“As the industry evolves and as the looming shakeout occurs, capacity will be released,” he said. “Smaller brewers will suffer. I don’t think any of that released capacity is going to be efficient enough for a contract brewing model.”
And that’s exactly where Hittle hopes his $18 million contract brewing outfit, Two Roads, will succeed.
“We want to become a long term home for people rather than just a short term fix,” Hittle said. “There has been too much short term fixing going on over the years.”
Hittle said that significant progress has been made on the build out since the company closed on the Stratford, Conn. property in March.
“In an economy like this, things can really go in your favor,” he said. “In a booming time, we might have had trouble scheduling a contractor but we have a partner that has agreed to a pretty aggressive timetable. There is a 90 percent chance we will begin brewing in November.”
The primary focus at Two Roads will be to attract contract brewing partners. Hittle said he has had several talks with potential customers.
“We have had conversations with a number of ‘seriously interested’ brewing partners,” he said.
He wouldn’t share specific names but did say they were “very viable customers, not startups.”
Those contract partners will be able to take advantage of a 100-barrel Rolec brewhouse, a Westfalia Centrifuge, 100 and 300-barrel Rolec fermenters, a 300 bottle-per-minute bottling line and 60 keg-per-hour kegging line. Hittle said he plans to install a canning line in early 2013 and he’s also hired former Southampton Publick House Brewmaster Phil Markowski.
Hittle also dished on financing for the project. He told us that 50 percent of that $18 million figure came from 30 different investors. The additional financing is fueled by a $1 million loan from the Connecticut Development Authority, a $500,000 state grant to help offset the costs of various ‘environmentally —friendly’ projects, and traditional bank loans.
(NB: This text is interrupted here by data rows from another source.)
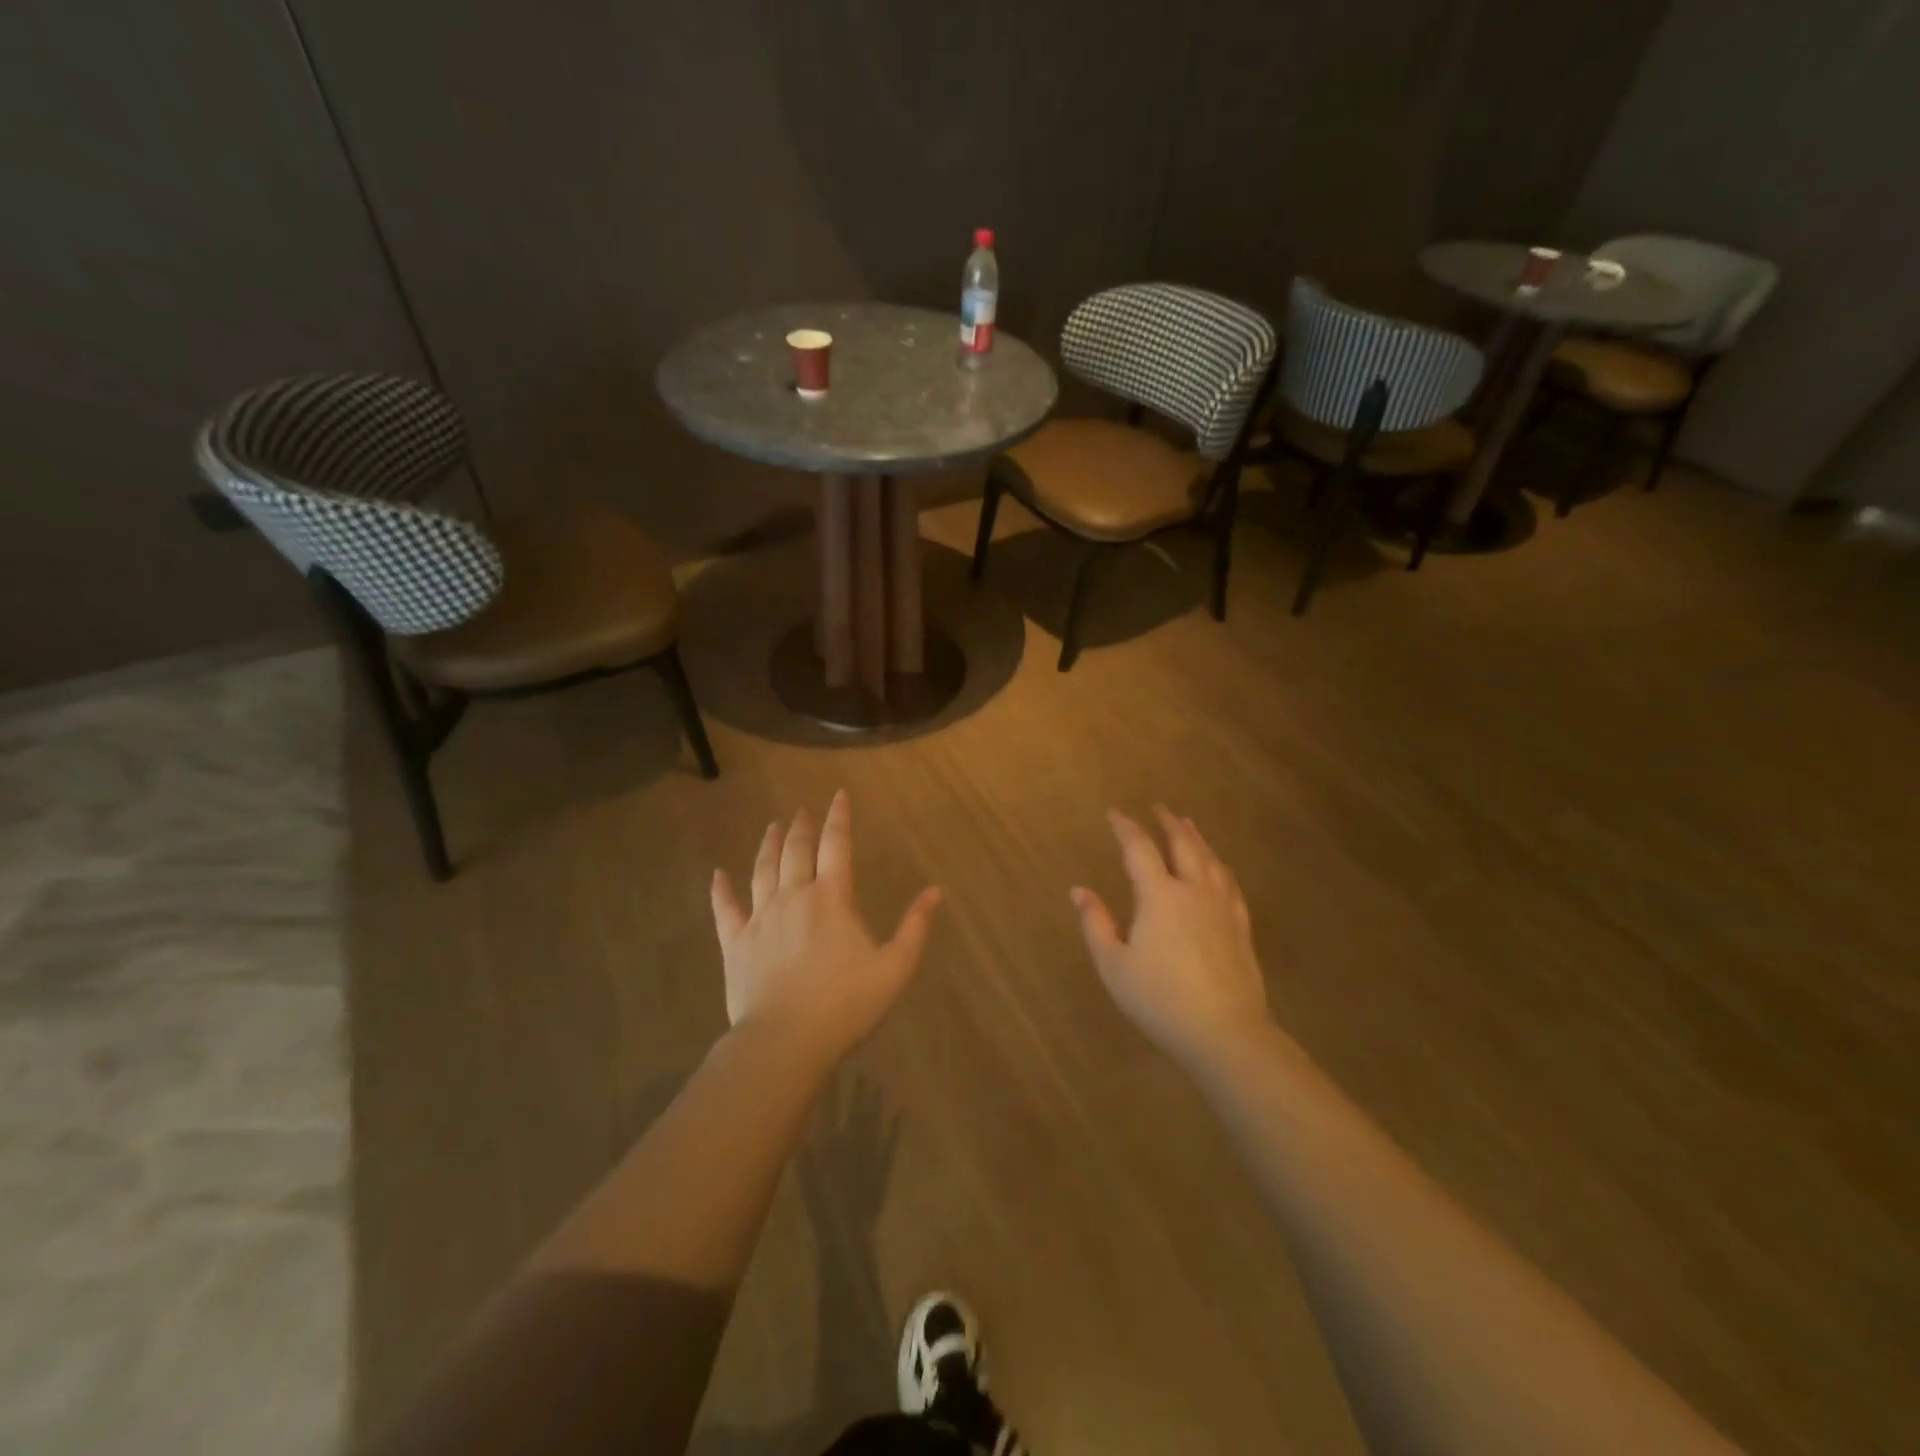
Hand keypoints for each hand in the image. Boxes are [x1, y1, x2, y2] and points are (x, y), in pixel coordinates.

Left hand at [711, 791, 941, 1064]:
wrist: (785, 1040)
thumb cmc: (846, 1003)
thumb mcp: (895, 967)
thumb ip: (915, 927)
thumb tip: (935, 891)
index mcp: (832, 898)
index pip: (837, 845)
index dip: (839, 818)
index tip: (838, 795)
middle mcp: (794, 896)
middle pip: (796, 851)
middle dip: (801, 827)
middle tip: (801, 811)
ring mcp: (760, 918)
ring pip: (762, 870)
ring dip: (768, 845)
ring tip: (772, 826)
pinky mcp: (736, 943)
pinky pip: (725, 908)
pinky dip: (720, 889)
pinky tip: (717, 874)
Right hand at [1072, 807, 1270, 1069]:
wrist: (1224, 1032)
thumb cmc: (1159, 999)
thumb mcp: (1113, 965)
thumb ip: (1095, 924)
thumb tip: (1078, 890)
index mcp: (1159, 896)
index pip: (1139, 849)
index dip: (1125, 828)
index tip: (1114, 813)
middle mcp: (1193, 891)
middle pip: (1183, 844)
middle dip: (1168, 823)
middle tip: (1159, 808)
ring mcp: (1222, 907)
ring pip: (1210, 860)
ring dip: (1196, 838)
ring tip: (1188, 825)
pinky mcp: (1240, 927)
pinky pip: (1229, 883)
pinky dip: (1219, 866)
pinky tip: (1219, 869)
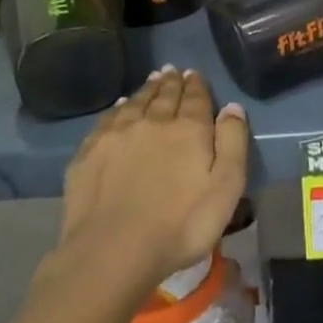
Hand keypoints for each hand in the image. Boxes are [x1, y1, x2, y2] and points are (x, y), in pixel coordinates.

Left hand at [57, 68, 248, 291]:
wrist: (112, 251)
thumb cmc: (180, 225)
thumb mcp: (225, 188)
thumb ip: (233, 143)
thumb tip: (232, 106)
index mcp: (188, 129)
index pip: (195, 98)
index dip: (196, 85)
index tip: (194, 74)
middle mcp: (152, 121)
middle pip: (164, 95)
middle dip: (171, 82)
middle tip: (173, 71)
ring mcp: (117, 135)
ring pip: (136, 102)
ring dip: (147, 89)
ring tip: (153, 80)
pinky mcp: (89, 153)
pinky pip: (108, 119)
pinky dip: (118, 108)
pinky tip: (121, 107)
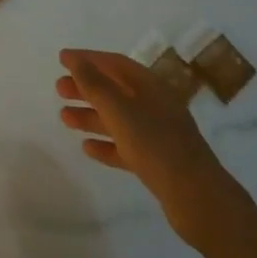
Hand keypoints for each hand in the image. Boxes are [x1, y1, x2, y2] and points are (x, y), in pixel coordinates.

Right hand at [56, 48, 242, 250]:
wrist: (198, 199)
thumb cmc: (156, 145)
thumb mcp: (120, 110)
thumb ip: (94, 84)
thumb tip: (74, 59)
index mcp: (151, 86)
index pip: (114, 63)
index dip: (88, 59)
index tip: (62, 58)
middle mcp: (155, 105)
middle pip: (115, 90)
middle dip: (86, 87)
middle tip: (58, 89)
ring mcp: (158, 134)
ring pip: (118, 119)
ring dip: (91, 116)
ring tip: (64, 118)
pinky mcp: (157, 162)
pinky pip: (125, 146)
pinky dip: (106, 144)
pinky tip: (87, 148)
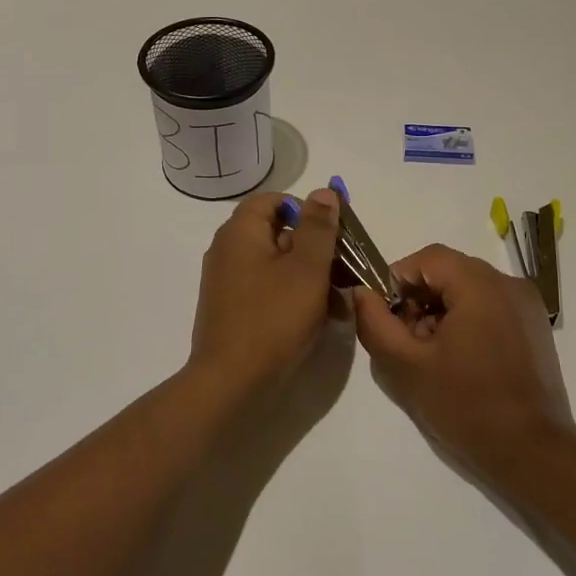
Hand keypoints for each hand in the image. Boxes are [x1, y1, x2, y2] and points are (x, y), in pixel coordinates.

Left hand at [188, 188, 347, 387]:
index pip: (272, 201)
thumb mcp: (306, 269)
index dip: (306, 209)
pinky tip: (323, 318)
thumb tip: (323, 192)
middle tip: (347, 267)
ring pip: (278, 265)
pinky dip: (295, 296)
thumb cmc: (273, 318)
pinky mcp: (234, 310)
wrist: (231, 383)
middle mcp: (229, 251)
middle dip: (316, 248)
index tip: (334, 231)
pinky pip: (269, 290)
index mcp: (240, 233)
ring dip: (312, 276)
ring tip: (342, 300)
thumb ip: (318, 228)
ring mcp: (229, 283)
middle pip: (278, 233)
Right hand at [354, 244, 575, 473]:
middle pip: (450, 271)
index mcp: (480, 284)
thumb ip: (376, 323)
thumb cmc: (466, 405)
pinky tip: (461, 360)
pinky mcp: (536, 326)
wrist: (533, 452)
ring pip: (470, 288)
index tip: (389, 317)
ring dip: (443, 310)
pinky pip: (492, 305)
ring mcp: (527, 304)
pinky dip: (468, 319)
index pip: (427, 258)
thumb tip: (362, 293)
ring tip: (433, 355)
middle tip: (408, 340)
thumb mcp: (407, 366)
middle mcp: (508, 283)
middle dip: (421, 298)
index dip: (399, 281)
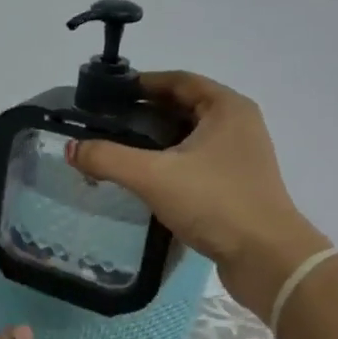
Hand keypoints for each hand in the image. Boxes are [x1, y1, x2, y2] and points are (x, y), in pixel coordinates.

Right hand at [66, 72, 330, 316]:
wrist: (266, 258)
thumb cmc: (215, 203)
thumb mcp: (153, 176)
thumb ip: (108, 158)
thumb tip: (72, 148)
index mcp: (226, 108)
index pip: (178, 80)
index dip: (142, 83)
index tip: (108, 94)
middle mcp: (237, 125)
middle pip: (183, 106)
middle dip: (144, 112)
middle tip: (106, 122)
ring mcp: (239, 156)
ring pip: (188, 136)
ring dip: (154, 139)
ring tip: (117, 149)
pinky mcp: (235, 184)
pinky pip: (194, 161)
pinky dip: (168, 161)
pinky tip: (143, 178)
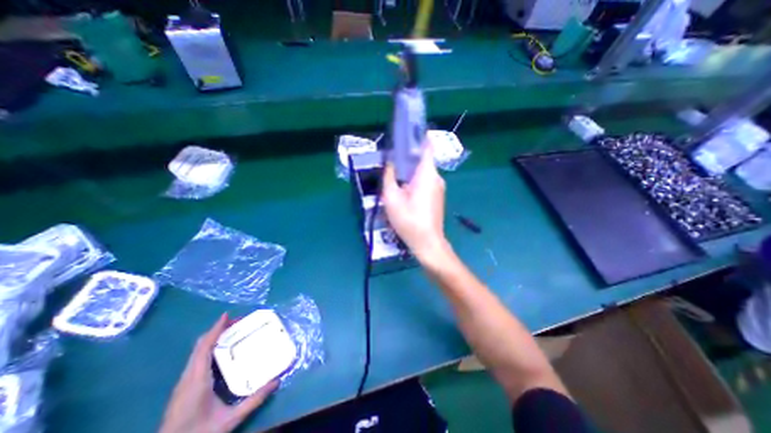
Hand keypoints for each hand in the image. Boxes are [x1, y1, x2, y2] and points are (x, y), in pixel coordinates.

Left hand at [159, 314, 276, 432]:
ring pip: (197, 352)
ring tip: (233, 332)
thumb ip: (254, 401)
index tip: (227, 315)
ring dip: (213, 338)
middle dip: (217, 330)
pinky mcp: (183, 387)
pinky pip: (196, 359)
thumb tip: (277, 381)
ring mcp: (183, 382)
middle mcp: (188, 377)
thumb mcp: (229, 420)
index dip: (216, 329)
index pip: (205, 347)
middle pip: (200, 346)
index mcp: (197, 380)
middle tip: (238, 322)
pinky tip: (221, 352)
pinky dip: (209, 348)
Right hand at [382, 143, 449, 261]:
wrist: (428, 243)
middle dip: (408, 156)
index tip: (407, 131)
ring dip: (410, 169)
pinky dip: (415, 179)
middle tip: (392, 156)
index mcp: (427, 174)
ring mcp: (439, 188)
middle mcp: (437, 177)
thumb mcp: (392, 198)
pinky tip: (404, 187)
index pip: (427, 147)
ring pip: (423, 171)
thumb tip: (390, 162)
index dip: (419, 136)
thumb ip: (389, 176)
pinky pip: (425, 181)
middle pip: (423, 159)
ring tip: (395, 172)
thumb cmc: (409, 220)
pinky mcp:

UPDATE: Hittle wrote Brewbound.com this afternoon to clarify the following quote: “As the industry evolves and as the looming shakeout occurs, capacity will be released,” he said. “Smaller brewers will suffer. I don’t think any of that released capacity is going to be efficient enough for a contract brewing model.”
We inaccurately suggested that Hittle was “banking” on a shakeout as part of his business plan. Below is his statement.
Hittle writes: “I believe that if there is a shakeout, and a lot of people are predicting it, it is less likely to negatively affect Two Roads because the players falling out will likely be small-capacity players and should they need to survive by attempting contract brewing they will not be able to compete as well because our brewery is larger (100 barrel system) and our cost structure should be more efficient. I certainly don’t want people to be hurt by any possible shakeout. My business plan is predicated on a growing and successful craft market, not on an industry crash of some sort.”